四人は、明日香が勝手に男と出かける約束を取り付けたところでようやく我に返り、慌てて立ち上がった。
「.....ゴホンッ!...あの?明日香、そちらの方は....?」
隆也が話しかけた。
明日香と男は、すぐに視線を向けた。
「ああ、ごめん。紹介を忘れてた。こちら、小路政武さん。...僕の父の旧友で、父から頼まれて昔から僕のお世話をしてくれた人だよ。政おじさん、この四人は昕桐での僕の友達。昨日の夜から一緒にこのホテルに居るんだ」
「は、初めまして.....。明日香くんの友人の、三春隆也です」
「東野俊介です!」
「天宮恭二です」
「...瀬川涼太です」
明日香に紹介された小路政武という男は四人に視線をやると、白い歯を見せて笑った。
「初めまして。小路政武です。会社をやっているので皆さんのお父様方とご一緒させて貰った事もありますよ。いつも明日香がお世話になっています。これからもどうぞよろしくお願いします」
明日香にあれだけの態度をとっておきながら、四人にはしっかりと敬語を使うのが白々しい。

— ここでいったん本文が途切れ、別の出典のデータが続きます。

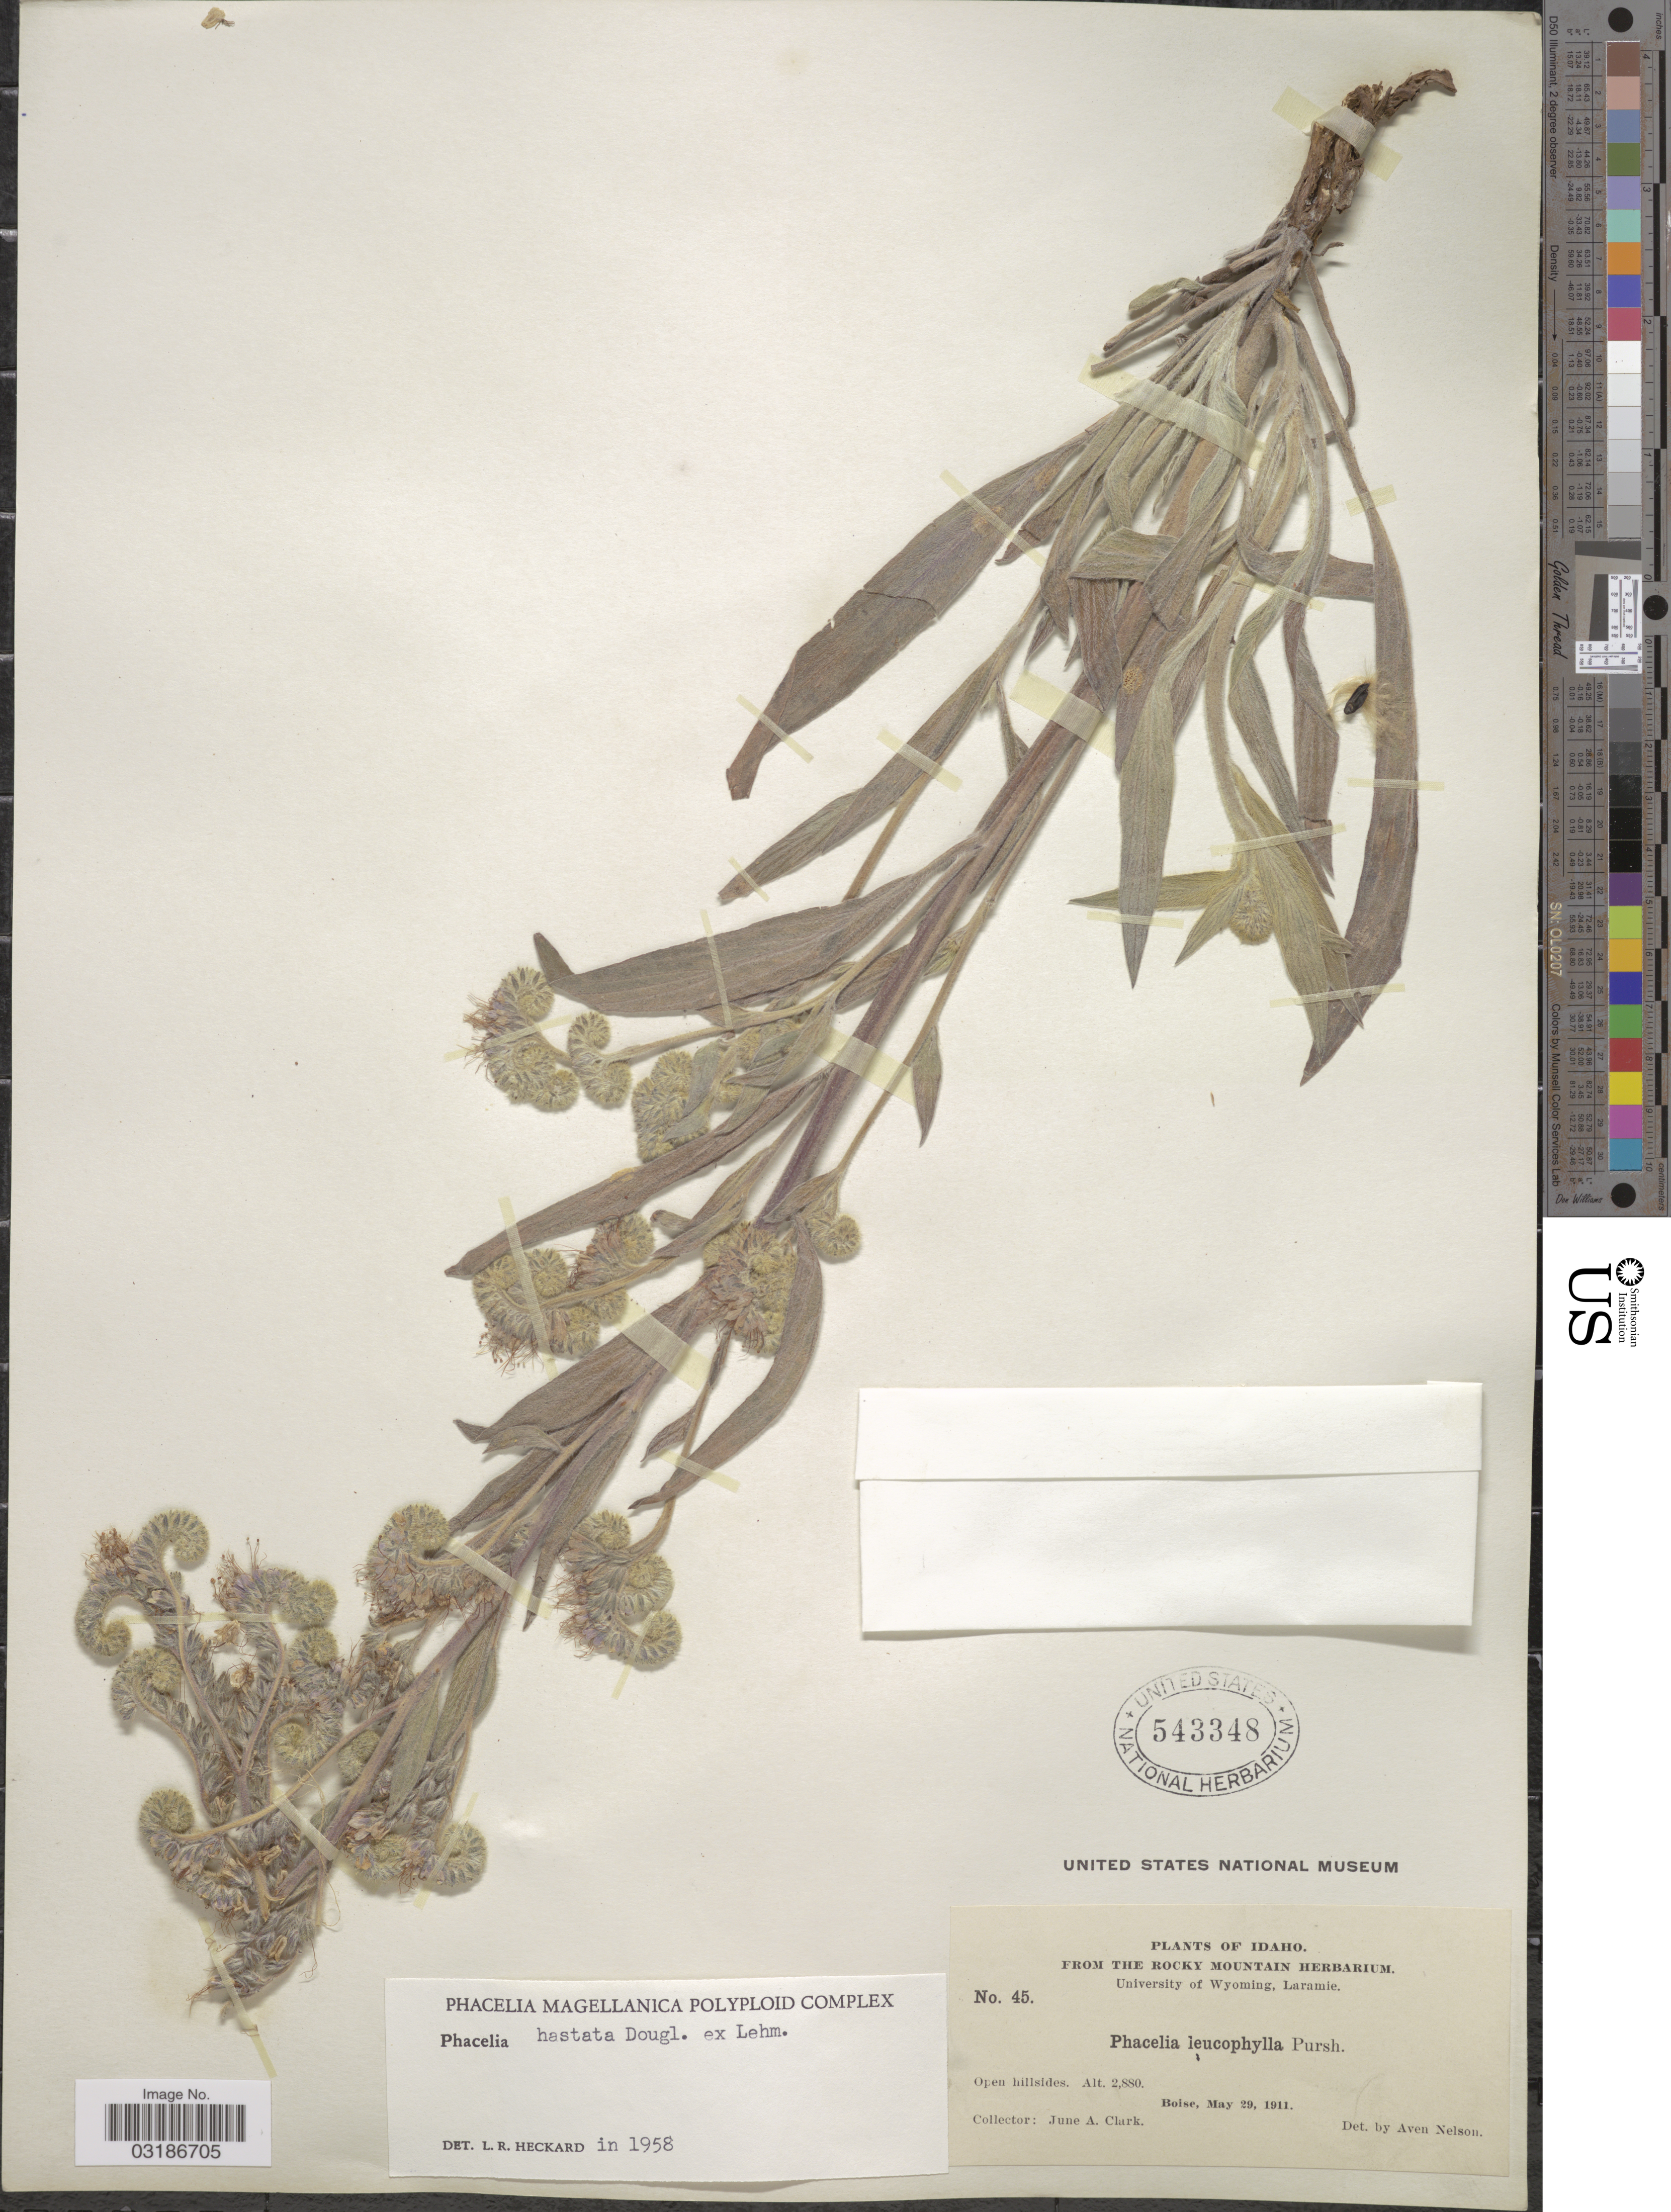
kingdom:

四人は知らないが、これは政武の大の昕桐嫌いに所以する。挨拶と共に見せた笑顔も、彼をよく知る明日香から見れば、精一杯の皮肉と嘲りの表れた表情なのだ。
更に明日香が気に入らなかったのは、自分が明日香の保護者であるかのような言い方だ。昕桐を嫌うのは勝手だが、それを滲ませる挨拶の言葉に自分を使わないでもらいたい。
「チッ」
思わず舌打ちも出るというものだ。それも鋭い目線付きで。
一方四人は、突然出た明日香がしたとは信じられない舌打ちと政武への睨みに、自分たちが知る明日香と違う面を見、驚くしかない。
政武はそれを見てニヤニヤと笑っている。
「.......ええーと、明日香、さっき一緒に出かけるって言ってたけど...」
隆也は完全に気圧されていて、声が震えてしまっている。
「ああ、そっか。隆也と俊介とも約束してた。悪いけど、今日はおじさんと行くから」
それとも二人とも付いて来る?と首を傾げた明日香に、二人は慌てて首を横に振った。どう考えても邪魔になるだけだ。
「じゃあ政おじさん、午後にね」
明日香は小さく笑みを浮かべて政武から離れた。